[Set problem]:
Reproduce every line of the listing below, substituting "dial" for "clock" throughout and keeping everything else the same. Omit the pictures.

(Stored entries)
----

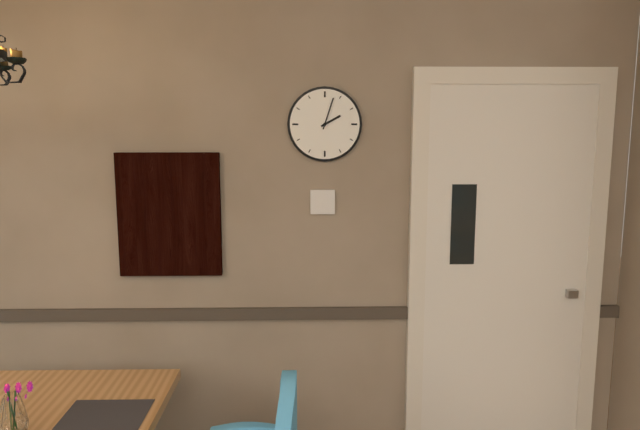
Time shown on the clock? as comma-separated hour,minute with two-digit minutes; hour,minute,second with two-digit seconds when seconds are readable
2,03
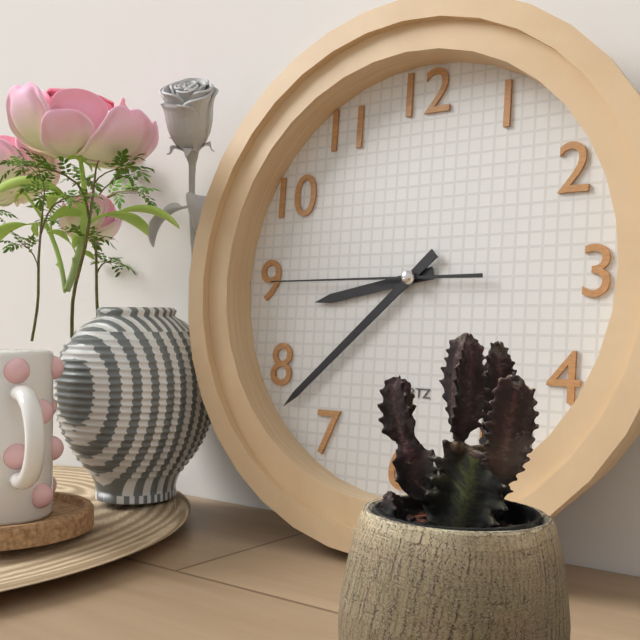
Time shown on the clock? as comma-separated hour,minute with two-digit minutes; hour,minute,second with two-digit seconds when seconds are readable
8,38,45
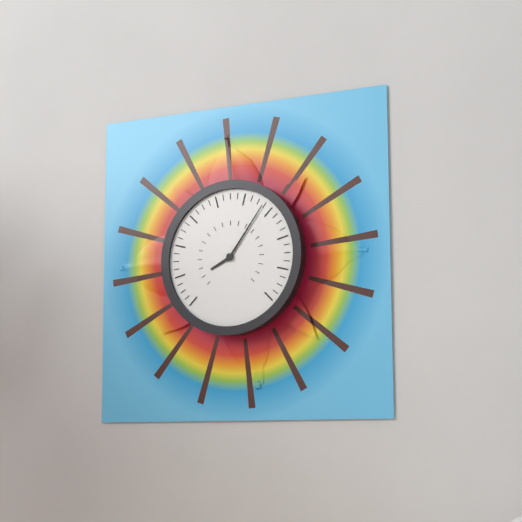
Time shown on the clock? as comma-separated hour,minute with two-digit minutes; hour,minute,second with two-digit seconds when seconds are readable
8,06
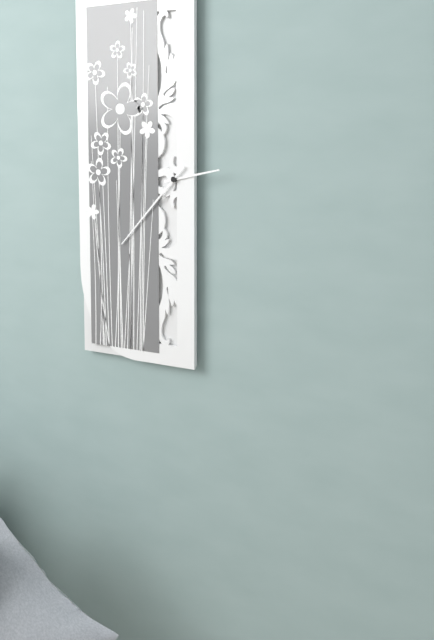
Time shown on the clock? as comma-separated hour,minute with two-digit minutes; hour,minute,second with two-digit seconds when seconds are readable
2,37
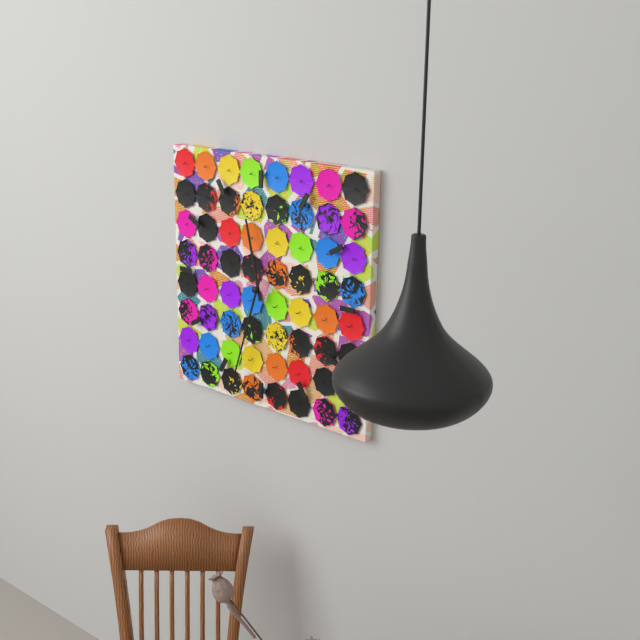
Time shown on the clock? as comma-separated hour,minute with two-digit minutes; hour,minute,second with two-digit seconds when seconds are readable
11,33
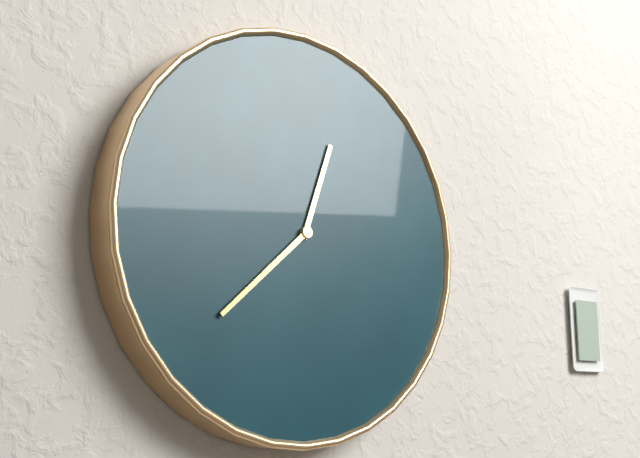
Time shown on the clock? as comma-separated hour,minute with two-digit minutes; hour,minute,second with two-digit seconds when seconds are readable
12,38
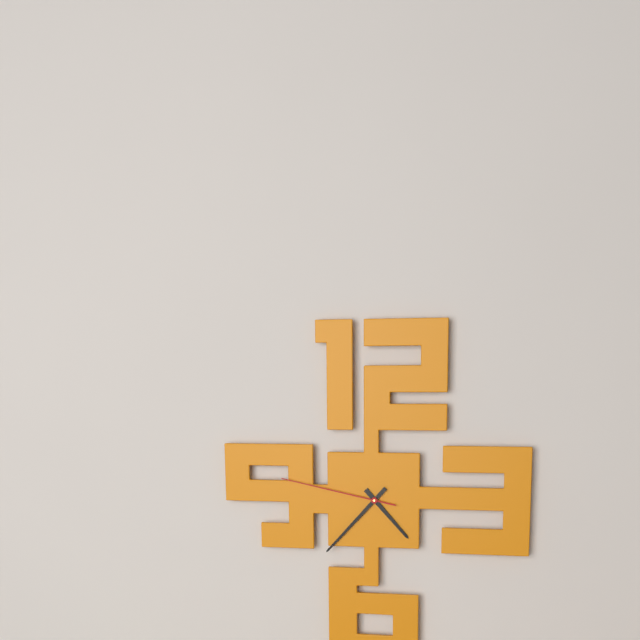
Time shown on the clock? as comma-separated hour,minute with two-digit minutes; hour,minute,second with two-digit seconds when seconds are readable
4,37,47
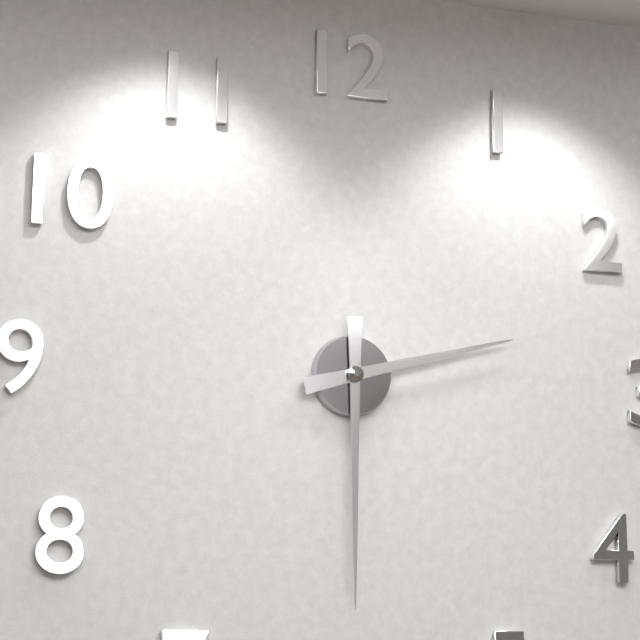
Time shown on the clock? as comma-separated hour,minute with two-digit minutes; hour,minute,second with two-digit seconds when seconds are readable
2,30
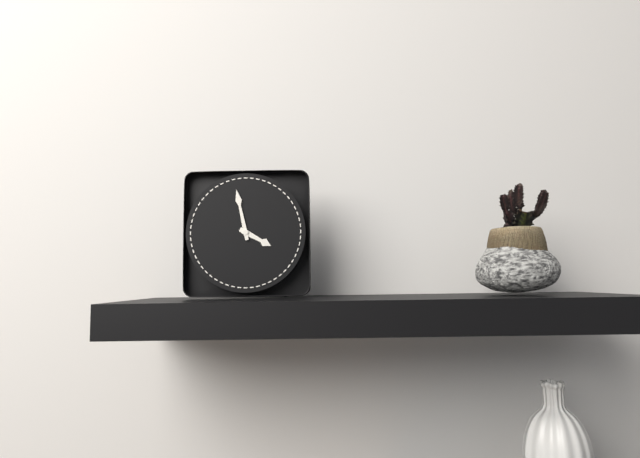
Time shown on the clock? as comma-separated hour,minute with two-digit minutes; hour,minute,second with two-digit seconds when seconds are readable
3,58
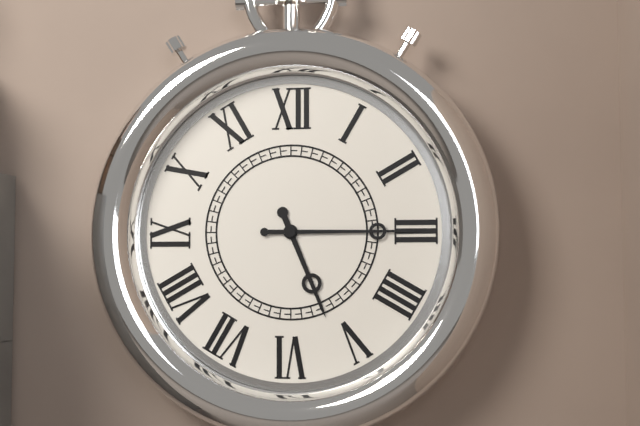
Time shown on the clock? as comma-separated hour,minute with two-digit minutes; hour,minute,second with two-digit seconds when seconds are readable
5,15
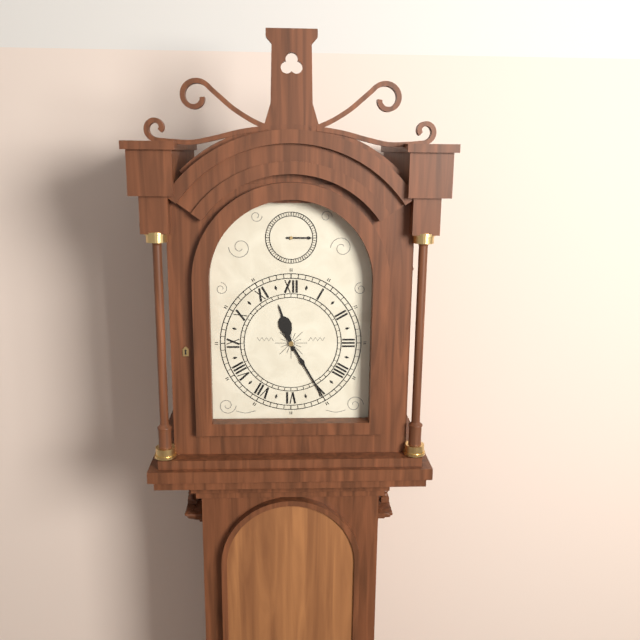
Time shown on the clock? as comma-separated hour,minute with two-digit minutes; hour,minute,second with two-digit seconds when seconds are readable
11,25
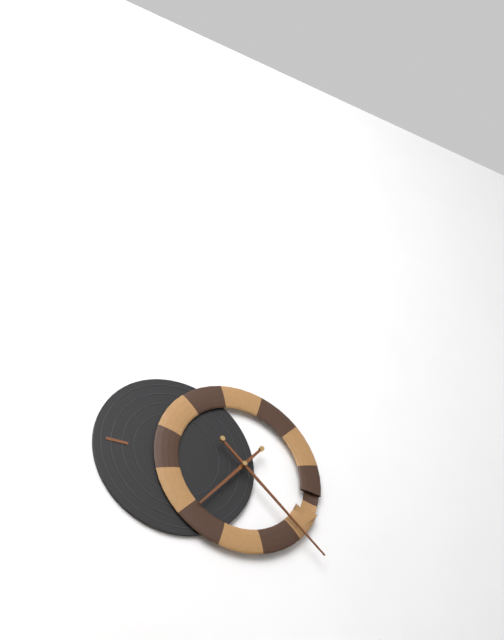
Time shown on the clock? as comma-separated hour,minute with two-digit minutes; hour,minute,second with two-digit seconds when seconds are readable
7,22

----

[Reply]:
Time shown on the dial? as comma-separated hour,minute with two-digit minutes; hour,minute,second with two-digit seconds when seconds are readable
2,03
Time shown on the dial? as comma-separated hour,minute with two-digit minutes; hour,minute,second with two-digit seconds when seconds are readable
8,38,45
Time shown on the dial? as comma-separated hour,minute with two-digit minutes; hour,minute,second with two-digit seconds when seconds are readable
8,06
Time shown on the dial? as comma-separated hour,minute with two-digit minutes; hour,minute,second with two-digit seconds when seconds are readable
2,37
Time shown on the dial? as comma-separated hour,minute with two-digit minutes; hour,minute,second with two-digit seconds when seconds are readable
11,33
Time shown on the dial? as comma-separated hour,minute with two-digit minutes; hour,minute,second with two-digit seconds when seconds are readable
12,38
Time shown on the dial? as comma-separated hour,minute with two-digit minutes; hour,minute,second with two-digit seconds when seconds are readable
4,37,47
Time shown on the dial? as comma-separated hour,minute with two-digit minutes; hour,minute,second with two-digit seconds when seconds are readable
2,30
Time shown on the dial? as comma-separated hour,minute with two-digit minutes; hour,minute,second with two-digit seconds when seconds are readable
3,58
Time shown on the dial? as comma-separated hour,minute with two-digit minutes; hour,minute,second with two-digit seconds when seconds are readable
5,15
Time shown on the dial? as comma-separated hour,minute with two-digit minutes; hour,minute,second with two-digit seconds when seconds are readable
11,25
Time shown on the dial? as comma-separated hour,minute with two-digit minutes; hour,minute,second with two-digit seconds when seconds are readable
7,22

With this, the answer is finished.